## Passage to read
April 5, 2021 - Protests & Litigation

March 2021 Bid Protest Roundup

Protests and LitigationThis past month marked the release of multiple notable bid protest decisions. On an issue of first impression, the Federal Circuit in Safeguard Base Operations[1] held that the Court of Federal Claims (COFC) has jurisdiction over bid protests based on the implied-in-fact contract theory that the government must evaluate bids fairly. In both VS2, LLC,[2] and Peraton, Inc.,[3] the U.S. Government Accountability Office (GAO) dismissed protests as untimely, illustrating two scenarios in which contractors should remain vigilant and bring protests earlier, rather than later.

Safeguard Base Operations: Protests Concerning Implied-in-Fact Contracts Are Welcome in the Court of Federal Claims

In Safeguard Base Operations v. United States, the Federal Circuit held, on a question of first impression, that the COFC has jurisdiction under the Administrative Dispute Resolution Act (ADRA)[4] to hear implied-in-fact contract claims in the context of bid protests under 28 U.S.C. § 1491(b)(1).

In this case, Safeguard alleged that the Government violated an implied contract to fairly and honestly consider its proposal. Historically, the Claims Court was a forum only for bringing contract claims, and only for money damages. In the twentieth century, the Court assumed protest jurisdiction on its own authority, based upon its ability to adjudicate contract claims based on an implied-in-fact contract theory that the government would evaluate bids fairly. If the government “breached that contract” by evaluating an offeror unfairly, then the court could award bid and proposal costs to the aggrieved offeror as breach damages. This was a legal fiction to allow the court to hear protests. After the court received true bid protest authority with injunctive powers, there was a legal question about whether the previous protest jurisdiction, based on breach of the implied-in-fact contract to evaluate proposals fairly, still survived.

The solicitation underlying the bid protest claim was issued by the Department of Homeland Security (DHS). It contemplated a firm fixed price contract for dormitory maintenance services at the Federal Law Enforcement Training Center in Glynco, Georgia, seeking a base performance period with seven one-year options. The solicitation included a “Schedule B” in which the Government listed the contract line item numbers (CLINs) for all required supplies and services, organized by the period of performance or option period when they would be needed.

Schedule B stated that offerors should indicate in their proposals the corresponding dollar amount they would charge for each CLIN. Sixteen of these CLINs directed offerors not to submit pricing information, but rather to refer to Government-provided prices, though these prices were not found in the solicitation documents. At least one offeror submitted questions regarding these missing prices; in response, the Government provided the prices for the sixteen CLINs in question via a lengthy Q&A document. The solicitation was not formally amended to include these prices.

Safeguard Base Operations (“Safeguard” or “protester”) brought three bid protests at the GAO, primarily contesting deficiencies assigned to it by DHS due to its failure to include in its proposal the prices for the sixteen CLINs discussed above. The GAO dismissed the first two protests as moot when DHS indicated it would take corrective action; the GAO denied the third protest. Safeguard then protested at the COFC, claiming that “the Government arbitrarily and capriciously disqualified Safeguard’s proposal and violated an implied contract to fairly and honestly consider Safeguard’s proposal.” The COFC, finding that it had jurisdiction over the implied-in-fact contract claim, ruled in favor of the Government.  Safeguard appealed to the Federal Circuit.

(Dataset records)
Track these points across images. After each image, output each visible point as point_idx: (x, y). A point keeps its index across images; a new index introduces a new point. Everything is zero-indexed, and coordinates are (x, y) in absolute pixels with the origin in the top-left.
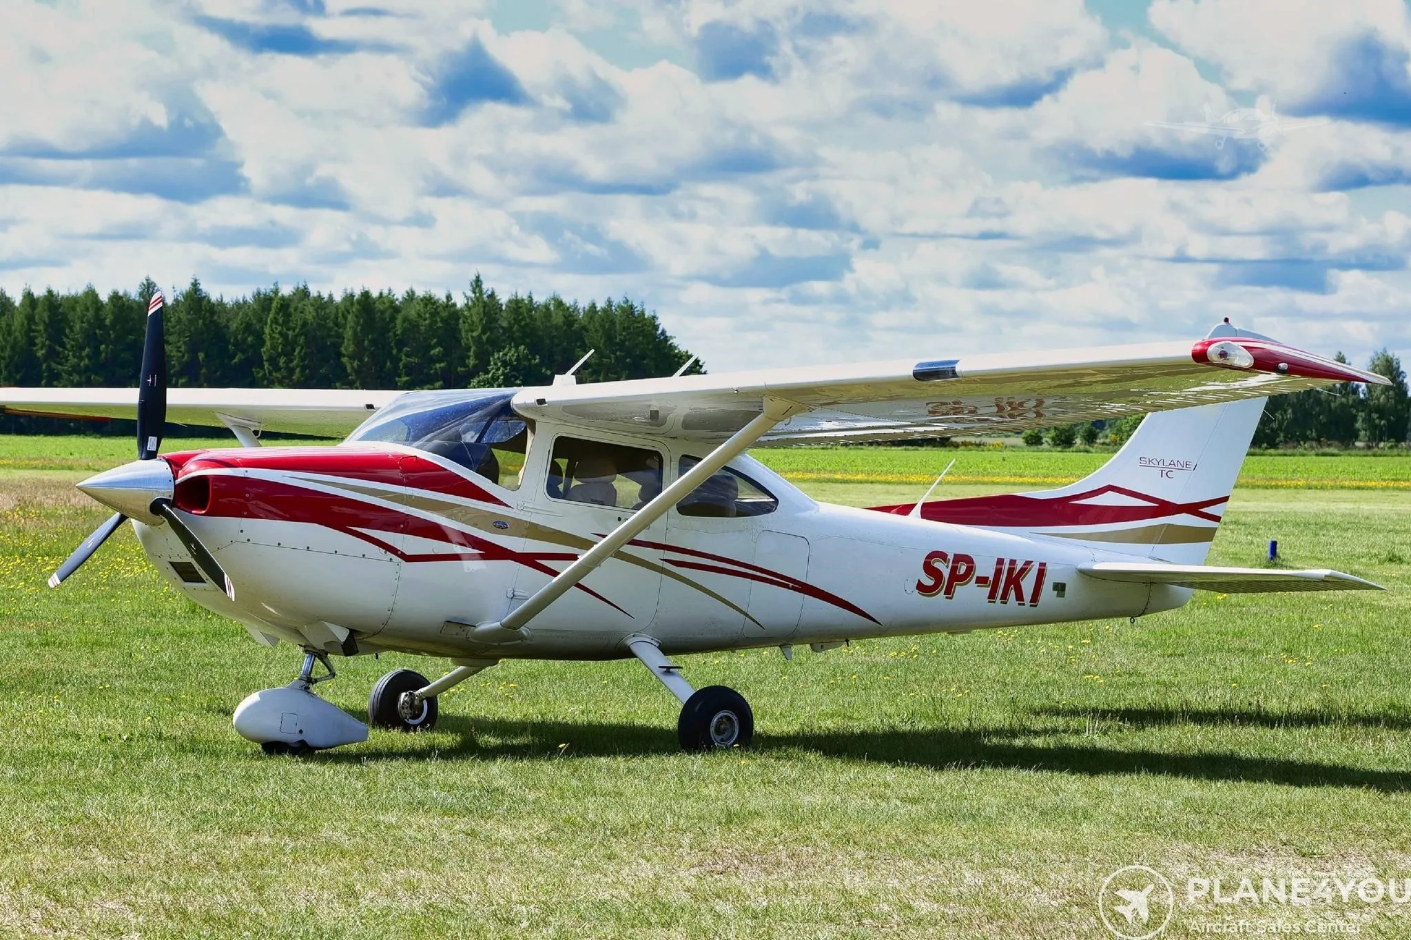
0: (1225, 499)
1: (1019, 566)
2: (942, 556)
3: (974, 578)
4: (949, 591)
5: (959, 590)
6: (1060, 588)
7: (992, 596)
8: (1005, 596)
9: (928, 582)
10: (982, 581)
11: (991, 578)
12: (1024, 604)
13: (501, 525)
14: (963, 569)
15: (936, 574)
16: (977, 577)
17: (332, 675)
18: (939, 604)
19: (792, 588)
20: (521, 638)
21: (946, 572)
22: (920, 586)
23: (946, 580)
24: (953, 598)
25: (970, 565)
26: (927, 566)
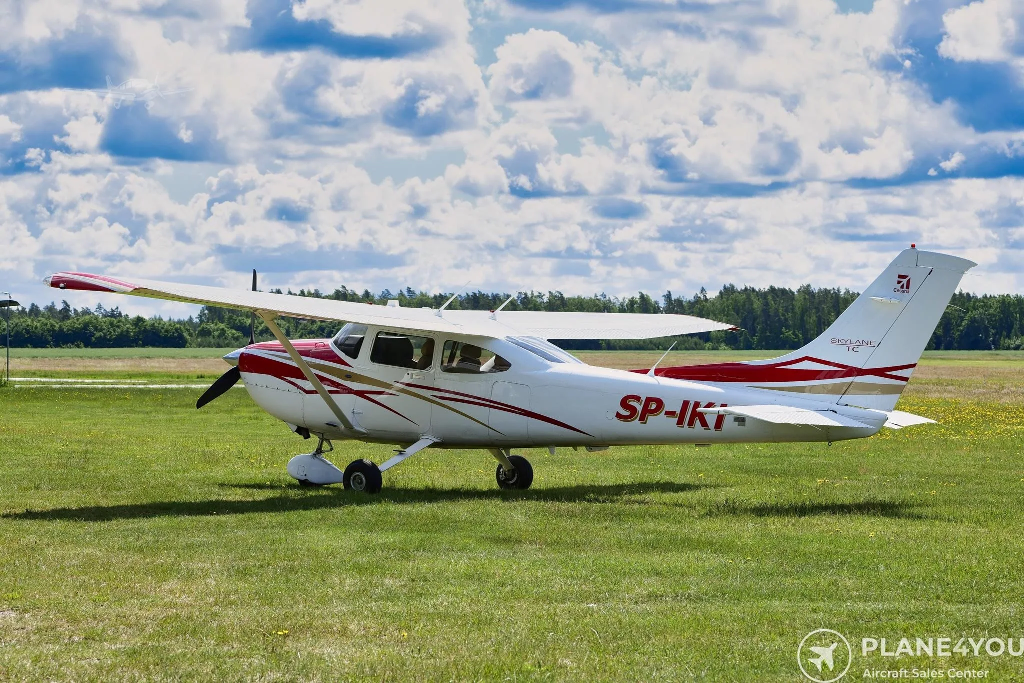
0: (914, 366)
1: (702, 406)
3: (664, 412)
4: (643, 419)
5: (651, 419)
6: (741, 420)
7: (680, 422)
8: (691, 423)
9: (626, 413)
10: (670, 414)
11: (678, 412)
12: (710, 430)
13: (349, 376)
14: (654, 406)
15: (633, 410)
16: (666, 412)
17: (331, 449)
18: (634, 427)
19: (519, 413)
20: (364, 434)
21: (639, 408)
22: (619, 416)
23: (640, 413)
24: (645, 423)
25: (660, 403)
26: (624, 403)
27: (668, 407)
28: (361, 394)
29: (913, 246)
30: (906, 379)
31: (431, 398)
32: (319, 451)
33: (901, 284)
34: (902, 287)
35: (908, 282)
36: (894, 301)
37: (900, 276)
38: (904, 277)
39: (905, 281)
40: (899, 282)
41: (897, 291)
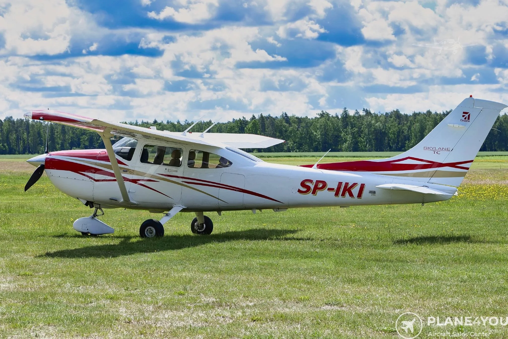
0: (472, 161)
1: (350, 185)
2: (311, 181)
3: (327, 188)
4: (314, 192)
5: (319, 192)
6: (373, 192)
7: (337, 194)
8: (343, 194)
9: (304, 189)
11: (336, 189)
12: (354, 198)
13: (126, 171)
14: (320, 185)
15: (308, 188)
17: (103, 214)
18: (309, 197)
19: (238, 191)
20: (135, 204)
21: (312, 187)
22: (299, 191)
23: (313, 189)
24: (316, 195)
25: (324, 184)
26: (303, 184)
27: (329, 186)
28: (135, 181)
29: (471, 96)
30: (467, 169)
31: (181, 183)
32: (95, 215)
33: (465, 117)
34: (465, 118)
35: (469, 116)
36: (461, 126)
37: (464, 113)
38: (467, 113)
39: (467, 115)
40: (463, 116)
41: (463, 121)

## Activity
From the bid protest roundup above, print the part that opens with the words containing "Safeguard Base Operations: Protests" and closes with "U.S.C. § 1491(b)(1).".

## Solution for this problem
Safeguard Base Operations: Protests Concerning Implied-in-Fact Contracts Are Welcome in the Court of Federal Claims

In Safeguard Base Operations v. United States, the Federal Circuit held, on a question of first impression, that the COFC has jurisdiction under the Administrative Dispute Resolution Act (ADRA)[4] to hear implied-in-fact contract claims in the context of bid protests under 28 U.S.C. § 1491(b)(1).